Thursday 7 October 2010

Water, worries and wonders

While the Greeks excelled at grace, beauty and elegance in construction, the Romans were giants of engineering, solidity and problem solving. Not many bits of Roman construction have I seen more stunning than the 1st century Roman aqueduct that began at its source, the Eure River at Uzes, and stretched 50 winding kilometres south to the baths, pools, fountains and homes of the fast-developing Roman city of Nimes. 

Partway along this aqueduct Roman engineers built an arched Roman viaduct bridge, which carried the water along its top tier: this is the famed Pont du Gard. Today, this bridge is one of the top tourist sites in France, a UNESCO site, and has been enthused over by poets, philosophers, stone masons and engineers since the day it was built, so, of course, we had to skip west into the Gard department to visit it. 

The Pont du Gard, itself, is beautiful enough to write a poem about. Aesthetically it is beautiful enough to be a Greek monument. It has three graceful arches of virtually dry-stone construction, quite astonishing! The stones to build it were precision-cut, and individual blocks, some as heavy as six tons. They were lifted into perfect position by massive revolving wheels and pulleys. Engineers left symbols and roman numerals on individually shaped stones advising builders of the required placement. We could still see many of these hieroglyphs high in the arches as we walked across the bridge. 

During construction, the open arcs of the arches were framed with wooden scaffolding and, even today, stones that were built to support these wooden structures, are still visible. Once the bridge was complete the wooden forms were cut away. 

It is not so much the bridge that is sensational, although it is. It is the enormity of the problems that the engineers faced and successfully overcame along the entire length of this water channel that speaks to the genius of this entire piece of work. Not only the thorough exploration of the surrounding terrain that determined the eventual design of this aquaduct is remarkable, but the decisions about how to get it working are amazing. 

Imagine thrashing out the pros and cons of building a length of channel 30kms underground and a further 20 kms aboveground with all those associated headaches. Or sussing out solutions for the preventative care for the base of the bridge, determining how it might withstand powerful potential floods. Or estimating how to keep water flowing for 50 curly kilometres under and above ground when you only have an astonishingly small 17 metre drop from source to city to play with. Or the complex reasoning needed to create the variable drops that then evolved in order to keep the water flowing. 
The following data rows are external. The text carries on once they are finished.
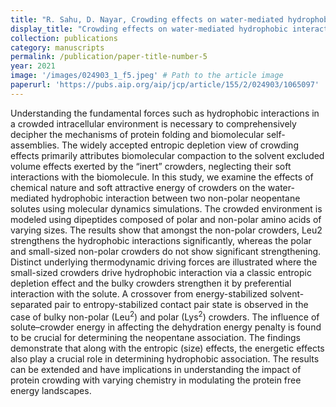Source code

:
 ```yaml
---
title: "R. Sahu, D. Nayar, Crowding effects on water-mediated hydrophobic interactions. <i>The Journal of Chemical Physics</i> 155 (2021)."
display_title: "Crowding effects on water-mediated hydrophobic interactions"
collection: publications
category: manuscripts
permalink: /publication/paper-title-number-5
year: 2021
image: '/images/024903_1_f5.jpeg' # Path to the article image
paperurl: 'https://pubs.aip.org/aip/jcp/article/155/2/024903/1065097'
---
```


Understanding the fundamental forces such as hydrophobic interactions in a crowded intracellular environment is necessary to comprehensively decipher the mechanisms of protein folding and biomolecular self-assemblies. The widely accepted entropic depletion view of crowding effects primarily attributes biomolecular compaction to the solvent excluded volume effects exerted by the “inert” crowders, neglecting their soft interactions with the biomolecule. In this study, we examine the effects of chemical nature and soft attractive energy of crowders on the water-mediated hydrophobic interaction between two non-polar neopentane solutes using molecular dynamics simulations. The crowded environment is modeled using dipeptides composed of polar and non-polar amino acids of varying sizes. The results show that amongst the non-polar crowders, Leu2 strengthens the hydrophobic interactions significantly, whereas the polar and small-sized non-polar crowders do not show significant strengthening. Distinct underlying thermodynamic driving forces are illustrated where the small-sized crowders drive hydrophobic interaction via a classic entropic depletion effect and the bulky crowders strengthen it by preferential interaction with the solute. A crossover from energy-stabilized solvent-separated pair to entropy-stabilized contact pair state is observed in the case of bulky non-polar (Leu<sup>2</sup>) and polar (Lys<sup>2</sup>) crowders. The influence of solute–crowder energy in affecting the dehydration energy penalty is found to be crucial for determining the neopentane association. The findings demonstrate that along with the entropic (size) effects, the energetic effects also play a crucial role in determining hydrophobic association. The results can be extended and have implications in understanding the impact of protein crowding with varying chemistry in modulating the protein free energy landscapes.
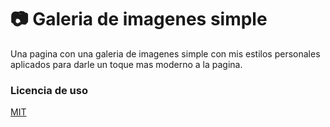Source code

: 
# 📷 Galeria de imagenes simple

Una pagina con una galeria de imagenes simple con mis estilos personales aplicados para darle un toque mas moderno a la pagina.



### Licencia de uso

[MIT](https://choosealicense.com/licenses/mit/)

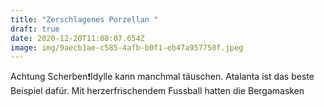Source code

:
 ```yaml
---
title: "Zerschlagenes Porzellan "
draft: true
date: 2020-12-20T11:08:07.654Z
image: img/9aecb1ae-c585-4afb-b0f1-eb47a957750f.jpeg
---
```

Achtung Scherben❗️Idylle kann manchmal täuschen. Atalanta ist das beste Beispiel dafür. Mit herzerfrischendem Fussball hatten die Bergamasken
And the water did flow. The first drops took 27 hours to reach the city from the river. After that 200,000,000 litres flowed every single day for nearly 1,000 years and satisfied the Nimes demand. Utterly amazing! 

Added to which the French Government built a gobsmacking state-of-the-art Visitor’s Centre at the Pont du Gard site, to the tune of €32 million, filled with exhibition floors, museum displays, theatres and salons detailing and clarifying elements of construction. 

Yet, back in Eus, we have our little ne’er-do-well-du-maison that is constantly overflowing, causing hazards in the narrow streets. It has had the best minds in the Department bent to breaking for weeks, months and even some years to date, and still they’ve come up short on solutions for it. Call in the Romans, I say!